╭─ Given data

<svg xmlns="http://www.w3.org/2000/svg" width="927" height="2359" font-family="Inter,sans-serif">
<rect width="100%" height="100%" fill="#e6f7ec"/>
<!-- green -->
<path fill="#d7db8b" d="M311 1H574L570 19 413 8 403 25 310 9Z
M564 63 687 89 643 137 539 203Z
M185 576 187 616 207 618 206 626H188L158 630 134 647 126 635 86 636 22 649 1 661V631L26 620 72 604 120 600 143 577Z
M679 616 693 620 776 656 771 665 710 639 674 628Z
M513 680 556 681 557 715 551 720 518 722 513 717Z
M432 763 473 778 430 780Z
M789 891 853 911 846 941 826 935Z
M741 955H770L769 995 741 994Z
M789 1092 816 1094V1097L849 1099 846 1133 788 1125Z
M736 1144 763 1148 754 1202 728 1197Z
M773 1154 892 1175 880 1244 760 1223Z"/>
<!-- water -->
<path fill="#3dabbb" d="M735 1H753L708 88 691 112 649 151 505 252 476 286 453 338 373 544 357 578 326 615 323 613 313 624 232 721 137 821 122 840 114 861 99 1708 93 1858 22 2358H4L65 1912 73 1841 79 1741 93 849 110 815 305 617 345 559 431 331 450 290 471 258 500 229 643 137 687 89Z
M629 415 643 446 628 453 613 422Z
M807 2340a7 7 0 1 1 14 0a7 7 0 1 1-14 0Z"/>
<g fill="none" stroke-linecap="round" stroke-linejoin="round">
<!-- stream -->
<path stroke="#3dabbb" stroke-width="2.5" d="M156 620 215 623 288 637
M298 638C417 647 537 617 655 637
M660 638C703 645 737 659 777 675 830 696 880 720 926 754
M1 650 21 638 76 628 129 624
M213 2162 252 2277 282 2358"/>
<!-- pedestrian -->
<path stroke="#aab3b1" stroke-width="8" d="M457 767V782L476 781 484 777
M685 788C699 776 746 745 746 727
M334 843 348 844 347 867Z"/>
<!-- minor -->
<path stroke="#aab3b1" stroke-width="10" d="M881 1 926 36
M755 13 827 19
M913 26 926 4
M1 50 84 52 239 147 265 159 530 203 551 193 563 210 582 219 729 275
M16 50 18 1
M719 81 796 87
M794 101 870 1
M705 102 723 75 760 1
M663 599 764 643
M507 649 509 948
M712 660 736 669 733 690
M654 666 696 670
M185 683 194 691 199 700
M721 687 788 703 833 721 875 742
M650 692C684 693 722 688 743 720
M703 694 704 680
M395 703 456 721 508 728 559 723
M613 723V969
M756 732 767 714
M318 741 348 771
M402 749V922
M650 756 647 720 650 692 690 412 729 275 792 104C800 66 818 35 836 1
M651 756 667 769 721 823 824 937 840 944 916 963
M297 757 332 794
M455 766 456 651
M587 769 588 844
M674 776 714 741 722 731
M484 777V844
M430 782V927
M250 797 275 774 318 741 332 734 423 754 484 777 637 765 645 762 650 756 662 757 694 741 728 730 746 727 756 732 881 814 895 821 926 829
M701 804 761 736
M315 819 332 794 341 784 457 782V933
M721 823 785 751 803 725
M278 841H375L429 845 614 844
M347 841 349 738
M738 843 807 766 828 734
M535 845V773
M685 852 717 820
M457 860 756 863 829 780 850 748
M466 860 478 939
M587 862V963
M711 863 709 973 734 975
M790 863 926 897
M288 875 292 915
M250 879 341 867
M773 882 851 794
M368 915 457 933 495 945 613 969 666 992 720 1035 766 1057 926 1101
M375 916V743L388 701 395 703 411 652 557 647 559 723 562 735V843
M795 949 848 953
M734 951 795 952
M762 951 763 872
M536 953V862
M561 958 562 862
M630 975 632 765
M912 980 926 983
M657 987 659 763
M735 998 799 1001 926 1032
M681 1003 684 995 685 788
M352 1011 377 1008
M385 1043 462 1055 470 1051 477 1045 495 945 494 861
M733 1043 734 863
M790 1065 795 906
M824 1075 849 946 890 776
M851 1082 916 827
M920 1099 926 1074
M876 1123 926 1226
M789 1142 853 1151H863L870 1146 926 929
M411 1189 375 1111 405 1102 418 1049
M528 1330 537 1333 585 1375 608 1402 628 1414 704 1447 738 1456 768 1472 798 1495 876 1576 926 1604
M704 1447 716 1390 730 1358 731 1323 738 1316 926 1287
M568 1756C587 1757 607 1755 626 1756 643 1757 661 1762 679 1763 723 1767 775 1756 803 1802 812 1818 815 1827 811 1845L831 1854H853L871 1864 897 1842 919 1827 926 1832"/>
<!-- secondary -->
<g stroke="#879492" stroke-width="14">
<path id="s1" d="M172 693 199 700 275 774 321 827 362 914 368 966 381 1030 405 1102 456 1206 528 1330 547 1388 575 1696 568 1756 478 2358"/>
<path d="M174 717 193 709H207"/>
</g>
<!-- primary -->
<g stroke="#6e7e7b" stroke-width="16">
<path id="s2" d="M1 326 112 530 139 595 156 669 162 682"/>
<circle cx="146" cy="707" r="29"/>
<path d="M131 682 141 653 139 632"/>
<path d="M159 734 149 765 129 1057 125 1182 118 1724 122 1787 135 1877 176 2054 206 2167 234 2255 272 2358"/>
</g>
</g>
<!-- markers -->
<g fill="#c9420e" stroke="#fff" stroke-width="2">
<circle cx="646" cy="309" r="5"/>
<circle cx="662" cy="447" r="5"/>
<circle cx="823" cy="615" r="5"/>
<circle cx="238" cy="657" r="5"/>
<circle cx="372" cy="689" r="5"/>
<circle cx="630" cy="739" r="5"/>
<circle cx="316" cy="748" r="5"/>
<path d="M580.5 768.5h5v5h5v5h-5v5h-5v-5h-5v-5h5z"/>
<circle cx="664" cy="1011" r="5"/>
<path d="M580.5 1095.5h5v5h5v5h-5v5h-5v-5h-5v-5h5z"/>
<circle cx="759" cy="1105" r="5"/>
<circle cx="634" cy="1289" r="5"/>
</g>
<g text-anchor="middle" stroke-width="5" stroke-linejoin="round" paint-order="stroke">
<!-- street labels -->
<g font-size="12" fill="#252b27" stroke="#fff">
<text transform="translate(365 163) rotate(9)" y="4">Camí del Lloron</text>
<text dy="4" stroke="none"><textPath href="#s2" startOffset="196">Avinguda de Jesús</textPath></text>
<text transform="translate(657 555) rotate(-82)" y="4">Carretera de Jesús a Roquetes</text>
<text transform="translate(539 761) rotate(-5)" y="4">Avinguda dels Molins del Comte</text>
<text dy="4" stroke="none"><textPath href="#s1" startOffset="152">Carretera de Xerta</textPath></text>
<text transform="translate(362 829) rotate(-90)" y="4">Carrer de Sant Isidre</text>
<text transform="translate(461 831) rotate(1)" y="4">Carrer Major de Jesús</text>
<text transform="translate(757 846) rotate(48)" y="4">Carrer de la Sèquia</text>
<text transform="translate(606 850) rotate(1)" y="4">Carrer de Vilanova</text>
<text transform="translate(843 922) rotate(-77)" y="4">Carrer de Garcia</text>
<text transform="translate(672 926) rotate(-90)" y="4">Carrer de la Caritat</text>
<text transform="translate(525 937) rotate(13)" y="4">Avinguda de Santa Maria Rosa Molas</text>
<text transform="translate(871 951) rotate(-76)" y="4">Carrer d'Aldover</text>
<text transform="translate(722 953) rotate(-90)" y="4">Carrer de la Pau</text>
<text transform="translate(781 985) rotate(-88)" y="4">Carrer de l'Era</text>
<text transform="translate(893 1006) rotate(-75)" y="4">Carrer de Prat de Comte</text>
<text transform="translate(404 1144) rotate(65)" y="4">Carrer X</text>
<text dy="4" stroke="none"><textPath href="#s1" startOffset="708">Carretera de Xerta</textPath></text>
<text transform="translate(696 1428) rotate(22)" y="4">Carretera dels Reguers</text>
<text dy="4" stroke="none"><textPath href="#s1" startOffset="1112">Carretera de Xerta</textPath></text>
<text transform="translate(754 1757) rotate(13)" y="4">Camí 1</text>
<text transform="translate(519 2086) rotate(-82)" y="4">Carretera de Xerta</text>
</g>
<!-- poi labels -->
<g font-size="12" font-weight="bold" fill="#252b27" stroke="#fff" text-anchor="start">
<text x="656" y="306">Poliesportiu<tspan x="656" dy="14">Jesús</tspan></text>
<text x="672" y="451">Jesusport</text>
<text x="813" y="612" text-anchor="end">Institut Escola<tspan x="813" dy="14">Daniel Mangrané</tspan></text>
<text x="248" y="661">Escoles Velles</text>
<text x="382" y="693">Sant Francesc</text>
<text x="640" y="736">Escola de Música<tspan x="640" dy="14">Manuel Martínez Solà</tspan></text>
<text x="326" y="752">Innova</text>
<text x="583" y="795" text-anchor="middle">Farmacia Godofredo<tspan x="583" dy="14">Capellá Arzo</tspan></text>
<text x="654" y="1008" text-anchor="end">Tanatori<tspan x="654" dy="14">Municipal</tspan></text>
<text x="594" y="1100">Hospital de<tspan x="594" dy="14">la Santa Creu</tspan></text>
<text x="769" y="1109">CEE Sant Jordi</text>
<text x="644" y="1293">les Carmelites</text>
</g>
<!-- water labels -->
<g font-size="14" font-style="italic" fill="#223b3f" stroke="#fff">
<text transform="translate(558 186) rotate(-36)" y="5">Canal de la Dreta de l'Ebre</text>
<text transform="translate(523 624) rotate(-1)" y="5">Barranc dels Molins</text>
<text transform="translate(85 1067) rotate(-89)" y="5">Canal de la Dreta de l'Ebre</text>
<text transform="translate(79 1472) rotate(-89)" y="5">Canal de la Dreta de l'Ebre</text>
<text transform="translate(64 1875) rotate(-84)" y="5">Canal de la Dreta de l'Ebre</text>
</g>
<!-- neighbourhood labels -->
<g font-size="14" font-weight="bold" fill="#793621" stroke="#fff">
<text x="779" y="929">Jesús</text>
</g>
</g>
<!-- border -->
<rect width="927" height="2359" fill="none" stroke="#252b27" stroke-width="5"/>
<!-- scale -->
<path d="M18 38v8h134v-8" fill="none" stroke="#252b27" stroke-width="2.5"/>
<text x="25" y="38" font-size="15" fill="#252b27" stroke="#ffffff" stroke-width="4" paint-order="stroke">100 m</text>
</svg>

╰─

**What is needed:** Given the data above, which lines hold the string "href"? Return them.

**Task response:**
<text dy="4" stroke="none"><textPath href="#s2" startOffset="196">Avinguda de Jesús</textPath></text>
<text dy="4" stroke="none"><textPath href="#s1" startOffset="152">Carretera de Xerta</textPath></text>
<text dy="4" stroke="none"><textPath href="#s1" startOffset="708">Carretera de Xerta</textPath></text>
<text dy="4" stroke="none"><textPath href="#s1" startOffset="1112">Carretera de Xerta</textPath></text>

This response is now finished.